Column, November 15, 1935, Page 2
To the American student, James Wechsler's account of Revolt on the campus is as realistic as next period's quiz and as vital as the November 8 Anti-War Mobilization. Here is no theoretical account of trends and tides of this younger generation, but the real story of the ferment and activity which is taking place on the American campus today. When Mr. Wechsler writes of the campaigns and struggles participated in by undergraduates, he writes from experience as last year's editor of the Columbia Spectator.
Mr. Wechsler traces the development of collegiate sentiment from the days of the World War, when the colleges were fertile ground for militaristic propaganda, to the boom days of Hoover, when according to one reviewer, the undergraduate could "sit pretty, drink deep, strike poses and look wise."
The recent economic collapse, however, aroused the student from his academic slumber to the realization of what his future meant–unemployment and insecurity. Revolt on the campus shows the reaction of the newly awakened student to the instability and contradictions of the system under which he lives.
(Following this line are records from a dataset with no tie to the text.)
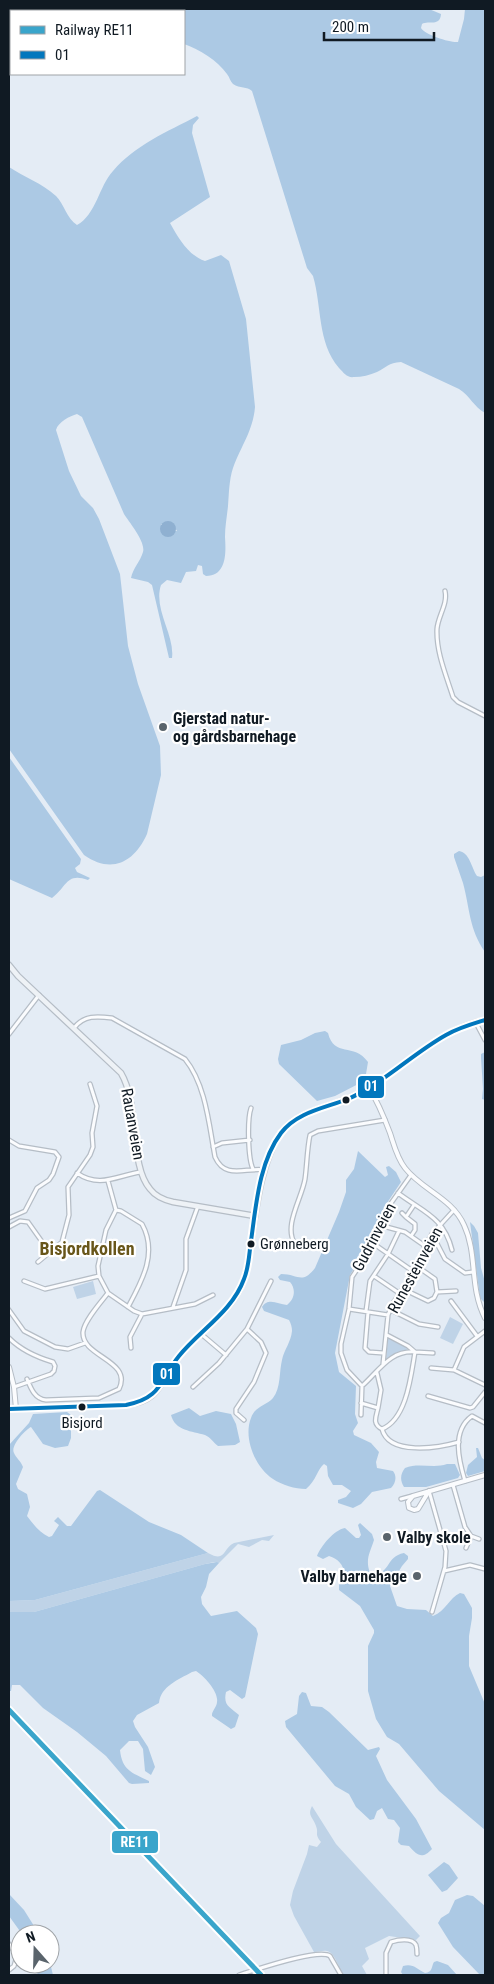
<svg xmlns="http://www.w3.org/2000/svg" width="494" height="1984" font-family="'Roboto Condensed',sans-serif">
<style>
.green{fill:#bfd3e7}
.forest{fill:#acc9e4;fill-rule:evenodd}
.water{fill:#8fb0d1}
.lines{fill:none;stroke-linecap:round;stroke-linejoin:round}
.minor-casing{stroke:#b5bdc6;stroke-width:5.5}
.tertiary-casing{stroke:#b5bdc6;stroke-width:6}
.secondary-casing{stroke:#b5bdc6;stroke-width:7}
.primary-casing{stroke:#c6cacf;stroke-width:7}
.minor{stroke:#fbfcfe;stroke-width:3}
.tertiary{stroke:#fbfcfe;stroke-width:4}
.secondary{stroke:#eef2f6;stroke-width:4.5}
.primary{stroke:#e1e8ee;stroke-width:4.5}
.bus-1-casing{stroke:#fff;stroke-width:8}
.bus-1{stroke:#0277bd;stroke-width:4}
.rail-1-casing{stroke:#fff;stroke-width:9}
.rail-1{stroke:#3aa5cb;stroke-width:5}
.poi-dot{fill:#5a646c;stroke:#fff;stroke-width:2}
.bus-dot{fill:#101a23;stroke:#fff;stroke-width:2}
.labels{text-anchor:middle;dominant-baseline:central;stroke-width:4.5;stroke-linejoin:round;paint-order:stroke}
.bus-label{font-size:15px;fill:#101a23;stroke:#fff;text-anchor:start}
.poi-label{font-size:16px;font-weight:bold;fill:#101a23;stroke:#fff;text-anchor:start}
.street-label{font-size:16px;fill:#101a23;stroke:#fff}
.neighbourhood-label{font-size:18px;font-weight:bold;fill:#68561a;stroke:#fff}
.line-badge{stroke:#fff;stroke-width:2}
.badge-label{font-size:14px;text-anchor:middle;font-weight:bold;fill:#fff}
</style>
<rect width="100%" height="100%" fill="#e4ecf5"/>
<path class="green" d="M93 1281 96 1294 77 1299 73 1287Z
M450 1317 463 1324 453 1344 440 1338Z
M388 1338 407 1347 409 1349 396 1353 386 1359Z
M274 1535 269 1541 262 1540 249 1547 238 1544 219 1563 214 1562 205 1564 34 1612H9V1601L35 1600 208 1553C226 1563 222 1549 234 1543Z
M312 1806 336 1844 420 1936 416 1940 389 1936 365 1948 369 1959 362 1966 367 1975H343C339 1968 335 1953 327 1951 323 1950 318 1952 314 1952L294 1916 290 1905 293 1891 307 1854 309 1845 317 1847 321 1842C314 1833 319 1834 316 1826 313 1817 307 1816 312 1806Z"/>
<path class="forest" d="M162 9H429L441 14C440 27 429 20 422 24L421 28C425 35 451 43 458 42L464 19 465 9H485V413C474 407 470 396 459 389L401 362C388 363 387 367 377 372 370 375 362 377 354 377 347 378 344 373 339 368 317 342 322 306 313 276L307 268 252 91C247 86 240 89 233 84 230 81 230 78 227 74 218 61 199 49 184 44V11H164Z
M197 116 199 118 193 125 192 133 210 197 170 223C179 239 188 255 205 261L221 255 229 261 246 319 255 407C253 431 241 446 233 468 229 480 229 494 228 506 227 516 225 527 225 537 226 552 227 576 206 576L203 574 202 566 198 565 196 571 186 572 181 583 167 580 161 585C153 609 175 635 172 658H169L152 585 148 582 131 578C133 568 140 562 143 552 146 542 129 522 124 514L82 417 77 414C70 416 58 422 56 430L69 471 81 496 93 508 99 519 120 574 128 646 138 684 160 746 161 775 147 834C134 863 111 874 84 855L9 749V167C24 177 42 183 56 196 64 204 67 219 77 225 96 215 99 186 113 171 135 145 167 132 197 116ZM172 523 177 531 161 532V524Z
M9 757 81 859 80 864 75 868 77 872 90 878 88 880C66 872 67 887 52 898L9 879Z
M459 851C470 853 471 867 477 876L481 877 485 875V952C469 929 470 909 463 883 460 874 457 866 454 857V854Z
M325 1031 328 1033C334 1058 354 1042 368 1062L366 1074 368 1079 335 1096 317 1101 279 1064 278 1059 281 1045 301 1040 315 1033Z
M485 1052V1100L482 1099 483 1089 481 1058V1054Z
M358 1151 385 1177 388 1175 386 1167 389 1166 396 1172 401 1182 385 1206 374 1236 350 1275 335 1353 339 1372 356 1386 355 1414 358 1423 353 1431 354 1435 371 1443 379 1452 376 1462 377 1468 393 1471C397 1476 396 1483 391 1488L372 1492 361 1504 353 1508 338 1503V1500L346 1497 351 1491 342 1485H333L328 1476 327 1466 324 1464C318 1468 316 1481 306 1489 295 1489 282 1485 273 1479 255 1467 243 1438 251 1418 255 1406 266 1406 273 1398 281 1388 279 1372 282 1360 284 1350 291 1342 292 1331 292 1327 291 1324 289 1320L264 1311 262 1307C268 1297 278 1304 287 1305 295 1299 296 1289 290 1282L280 1280 278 1277 281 1274C298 1274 302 1285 315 1268L339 1212 346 1192V1180L354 1169Z
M470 1222 474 1226 478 1233 481 1268 485 1282V1303L480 1298Z
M189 1408 200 1416 216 1411 231 1414 236 1424 240 1442 235 1445 218 1446C213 1442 210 1437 205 1435 192 1431 175 1431 171 1415Z
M67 1412 71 1415V1438L68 1446 55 1448 43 1444 31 1427C25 1430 10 1446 14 1453 16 1458 21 1461 23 1467L16 1484 18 1489 27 1494 30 1507 27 1516C33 1524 40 1533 49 1537L52 1536 59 1525 54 1521 58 1517 67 1526H71L97 1491 100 1490 149 1522 181 1535 208 1553 35 1600 9 1601V1445L29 1423 33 1414Z
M476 1448H478L482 1458 485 1460V1471L468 1476 466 1473 468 1465 477 1457Z
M447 1464H455L460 1475 458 1478 426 1487H404C400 1481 400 1474 405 1468 419 1462 433 1469 447 1464Z
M360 1523 372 1534 374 1540C370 1553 365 1559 370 1573 392 1576 384 1557 404 1553L408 1556V1559L402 1566 390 1586 397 1606 407 1609 426 1610 433 1616C446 1611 449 1598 460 1593L464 1594 472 1608V1618L469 1636V1666L485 1704V1830L439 1791 399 1744 387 1737 376 1719 368 1691V1646L374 1633V1630L360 1606 339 1590V1585C349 1574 343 1560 329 1556L323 1559 317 1556C321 1546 334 1530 345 1528L356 1538H359L361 1535 358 1525Z
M217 1562 219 1563 209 1574 206 1587 201 1597 202 1604 211 1616 237 1611 256 1628 258 1634 245 1697 242 1699 230 1690 226 1692C223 1706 230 1707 239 1715L235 1727 231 1729 212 1716V1714C213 1710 217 1706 217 1702 219 1692 204 1676 196 1671L192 1672C178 1680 161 1686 159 1703L137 1715 133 1721 135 1727 148 1747 155 1767 151 1775 145 1771 143 1749 138 1741H129L120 1750C122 1771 133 1773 149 1781V1783L132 1784 129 1783 106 1756 77 1732 43 1708 20 1685H12L11 1691H9V1612H34L205 1564Z
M302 1692 306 1693 311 1706 322 1707 329 1712 368 1750 379 1747 380 1749 376 1756 387 1780 416 1819 432 1849C422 1860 417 1855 409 1846L401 1845 398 1842 400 1828 394 1820 388 1819 382 1808 377 1811 374 1819 370 1820 356 1807 349 1794 335 1786 286 1727 285 1721 297 1714 299 1696Z
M444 1862 449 1865 458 1878 447 1890 442 1892 428 1875Z
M9 1894 24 1910 39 1934H22L9 1916Z
M467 1895 473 1896 485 1906V1975H480L453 1947 438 1923 441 1918 449 1913 455 1900Z
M437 1961 448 1965 457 1975H403L401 1972 403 1966C413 1963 417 1969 425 1973 433 1972 431 1967 434 1962Z
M50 1963 53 1975H38L34 1964Z"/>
<path class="water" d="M160 529a8 8 0 1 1 16 0a8 8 0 1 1-16 0Z"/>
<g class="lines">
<g class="minor-casing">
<path id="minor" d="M445 591C448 604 438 616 437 629 436 652 446 675 453 697L458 702 485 716
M476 1023 485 1040
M74 1028C84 1015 97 1016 112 1018L185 1059C206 1085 209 1125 215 1157 225 1180 246 1167 265 1170
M9 1034 39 995
M251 1108C247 1120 248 1159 253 1169
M9 1140 19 1146 55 1152 59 1157 53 1174 49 1180 37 1188 25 1211 9 1218
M213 1147 222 1143 250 1140
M77 1173C100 1189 118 1175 141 1172
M108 1181 116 1210 106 1230 98 1266 99 1276 108 1293 134 1311 142 1314 195 1304 213 1295
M398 1193C423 1212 444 1217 452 1250
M116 1210 121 1211 142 1224C158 1253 142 1281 128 1307
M402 1213 406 1217 414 1205
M406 1217 415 1224V1230L411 1236
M383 1226 405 1232 425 1246
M9 1227 20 1221 28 1222 50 1253
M432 1234 445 1259 465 1273 473 1272
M295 1244C283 1226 302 1198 305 1179 307 1165 307 1149 310 1135L318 1131 385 1120
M374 1244 414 1272
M38 1262 62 1242 69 1215 68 1187 90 1155 93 1147 92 1133 97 1106 90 1084
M418 1267 435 1279 437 1292
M374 1276 399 1293
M24 1281 45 1289 99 1276
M403 1289 428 1301 434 1298 437 1292
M437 1292 456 1291
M451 1301 477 1336
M173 1307 186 1270V1239L198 1206
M349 1309 388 1315
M9 1310 24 1331 55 1347 68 1349 85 1343
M391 1310 419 1324 438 1327
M366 1311 370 1281 388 1254 399 1231
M368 1312 365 1348 369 1352 383 1353
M200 1333 226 1355
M387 1335 408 1346 415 1352 433 1353
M9 1338C21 1350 36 1357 53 1362L55 1366 54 1371 51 1374 14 1387
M131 1348 130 1337 142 1314
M383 1364 388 1315 393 1303 418 1267 425 1246 432 1234 454 1210
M431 1368 454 1370 485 1385
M454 1370 464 1347 485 1331
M377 1373 381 1390 378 1408
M27 1379C31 1389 35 1399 46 1400L99 1398 119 1389C133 1360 81 1357 83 1332 84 1321 101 1302 108 1293
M362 1386 347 1370 341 1353V1344L349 1309 352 1277 374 1244 383 1226 389 1206 411 1175
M193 1387 219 1363 247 1329
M428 1396 470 1408 473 1407 485 1392
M361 1403 378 1408C376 1417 372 1424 382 1429
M361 1415 362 1386C379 1371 390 1350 415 1352 411 1375 407 1419 382 1429
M244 1420 236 1413V1409L254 1382 266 1353 261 1342 247 1329 271 1281
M382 1429C389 1456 438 1448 459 1442
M465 1481C459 1461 451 1431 472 1416L485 1423
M453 1485 465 1527 471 1536 479 1539
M429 1491 446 1551 445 1567 432 1612
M401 1499 412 1496
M466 1548 471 1536
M444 1571 470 1565 485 1569
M9 1944 17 1956 14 1966 9 1970
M239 1975C255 1970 318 1948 330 1956L341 1975
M386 1975V1953L391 1942C397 1940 412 1937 416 1945 417 1948 417 1951 417 1954"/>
</g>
<g class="tertiary-casing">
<path id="tertiary" d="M369 1088C378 1102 384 1117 390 1133 394 1145 397 1158 405 1168 422 1190 452 1198 464 1225 478 1255 469 1287 485 1318
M9 1367 14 1387 16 1409
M429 1491 418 1509 414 1510 409 1508 408 1502 413 1496 485 1475"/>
</g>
<g class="secondary-casing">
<path id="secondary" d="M9 965 18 976 121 1073C140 1105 129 1165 150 1189 156 1197 164 1200 173 1202L255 1216"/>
</g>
<g class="primary-casing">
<path id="primary" d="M9 1409 126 1405C160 1401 159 1384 176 1360 195 1333 230 1315 242 1284 248 1271 249 1257 251 1243 256 1210 261 1163 280 1134 295 1112 326 1108 349 1098 398 1077 431 1031 485 1020"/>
</g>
<use href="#minor" class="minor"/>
<use href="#tertiary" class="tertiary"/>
<use href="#secondary" class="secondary"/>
<use href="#primary" class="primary"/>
<g class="bus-1-casing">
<path id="bus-1" d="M9 1409 126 1405C162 1398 159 1381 179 1356 200 1330 232 1312 244 1279 249 1267 249 1254 251 1241 256 1206 259 1162 281 1133 297 1112 325 1108 348 1099 384 1083 412 1054 446 1035 458 1028 472 1024 485 1020"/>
</g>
<use href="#bus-1" class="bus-1"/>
<g class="rail-1-casing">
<path id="rail-1" d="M9 1710 261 1975"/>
</g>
<use href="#rail-1" class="rail-1"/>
</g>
<g class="poi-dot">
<circle cx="163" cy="727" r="5"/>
<circle cx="387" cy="1537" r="5"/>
<circle cx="417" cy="1576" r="5"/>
</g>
<g class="bus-dot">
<circle cx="346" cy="1100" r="4.5"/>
<circle cx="251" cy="1244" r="4.5"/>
<circle cx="82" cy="1407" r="4.5"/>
</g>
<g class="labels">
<g class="bus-label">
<text x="260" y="1244">Grønneberg</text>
<text x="82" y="1423" text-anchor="middle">Bisjord</text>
</g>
<g class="poi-label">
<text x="173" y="718">Gjerstad natur-<tspan x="173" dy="18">og gårdsbarnehage</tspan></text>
<text x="397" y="1537">Valby skole</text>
<text x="407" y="1576" text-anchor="end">Valby barnehage</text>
</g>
<g class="street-label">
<text transform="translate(133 1124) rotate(80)">Rauanveien</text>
<text transform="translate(374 1237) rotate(-62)">Gudrinveien</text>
<text transform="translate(415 1270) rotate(-61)">Runesteinveien</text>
</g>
<g class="neighbourhood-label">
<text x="87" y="1248">Bisjordkollen</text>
</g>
</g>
<g class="line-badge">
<rect x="357" y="1075" width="28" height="24" rx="5" fill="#0277bd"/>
<rect x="152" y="1362" width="29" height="24" rx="5" fill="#0277bd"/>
<rect x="111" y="1830" width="48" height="24" rx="5" fill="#3aa5cb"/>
</g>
<g class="badge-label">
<text x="371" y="1091">01</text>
<text x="167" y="1379">01</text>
<text x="135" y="1847">RE11</text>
</g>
<rect width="494" height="1984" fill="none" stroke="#101a23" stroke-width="20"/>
<rect x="10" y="10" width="175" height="65" fill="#ffffff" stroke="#9fa3a7"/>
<rect x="20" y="26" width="25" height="8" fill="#3aa5cb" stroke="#9fa3a7"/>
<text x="55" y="35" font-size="15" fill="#101a23">Railway RE11</text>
<rect x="20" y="51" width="25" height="8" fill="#0277bd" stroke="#9fa3a7"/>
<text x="55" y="60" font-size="15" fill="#101a23">01</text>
<g transform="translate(35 1949) rotate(340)"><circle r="24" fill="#ffffff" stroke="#9fa3a7"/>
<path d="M0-4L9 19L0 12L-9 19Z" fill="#5a646c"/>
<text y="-8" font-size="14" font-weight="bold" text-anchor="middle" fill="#101a23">N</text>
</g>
<path d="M324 32v8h110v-8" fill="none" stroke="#101a23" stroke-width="2.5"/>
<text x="332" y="32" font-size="15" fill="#101a23" stroke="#ffffff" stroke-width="4" paint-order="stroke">200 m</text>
</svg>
The expedition undertaken by several students to Harlan, Kentucky, where they saw first hand the working class conditions in the deep South, and the subsequent expulsion of Reed Harris from Columbia for editorially approving the trip, as well as for campaigning against militarism and profiteering in the colleges, served as an impetus to further undergraduate activity all over the United States. One road of activity is a united fight by students against military training in the schools, such as resistance to the R.O.T.C. in many Universities.
Revolt on the Campus explains how the "Red Scare" is being used as a reactionary device to defeat militant student action because, as Mr. Wechsler proves, "the twentieth century's consolidation of capital has created a monopoly even in the educational sphere... leaving scarcely an institution untenanted by some vassal of the Morgan-Rockefeller-Mellon dynasty."
Mr. Wechsler accuses the academic administration of the colleges with failure to meet the issue of academic freedom squarely. A reverberation of this indictment has come from H.N. MacCracken, the president of Vassar College, in the form of a letter published in the New York Times on November 10. President MacCracken shows the "other side" when he states:
"Our platform may be summed up in three word: Let students study. That is the sole justification for the privileges which they enjoy."
President MacCracken objects to the reference to his "waning enthusiasm" for student participation in politics made by Mr. Wechsler in Revolt on the Campus, declaring that such enthusiasm has never existed.
"Students and parents of students who are thinking of affiliating with such institutions as those I have in mind," warns President MacCracken,"will do well to inform themselves in advance of the actual conditions prevailing on the campus, and will learn, unless I am mistaken, that, in spite of all the propaganda, general conditions today are excellent."
Doesn't President MacCracken that students affiliate themselves because they are informed of conditions, and that a militant student movement arises only in answer to the needs of the undergraduate?
Mr. Wechsler declares that "the path to an ordered, cooperative, profitless society is a long and perilous one." Revolt on the campus shows us the adventures of the American students on the road to "Peace, Freedom, and Progress."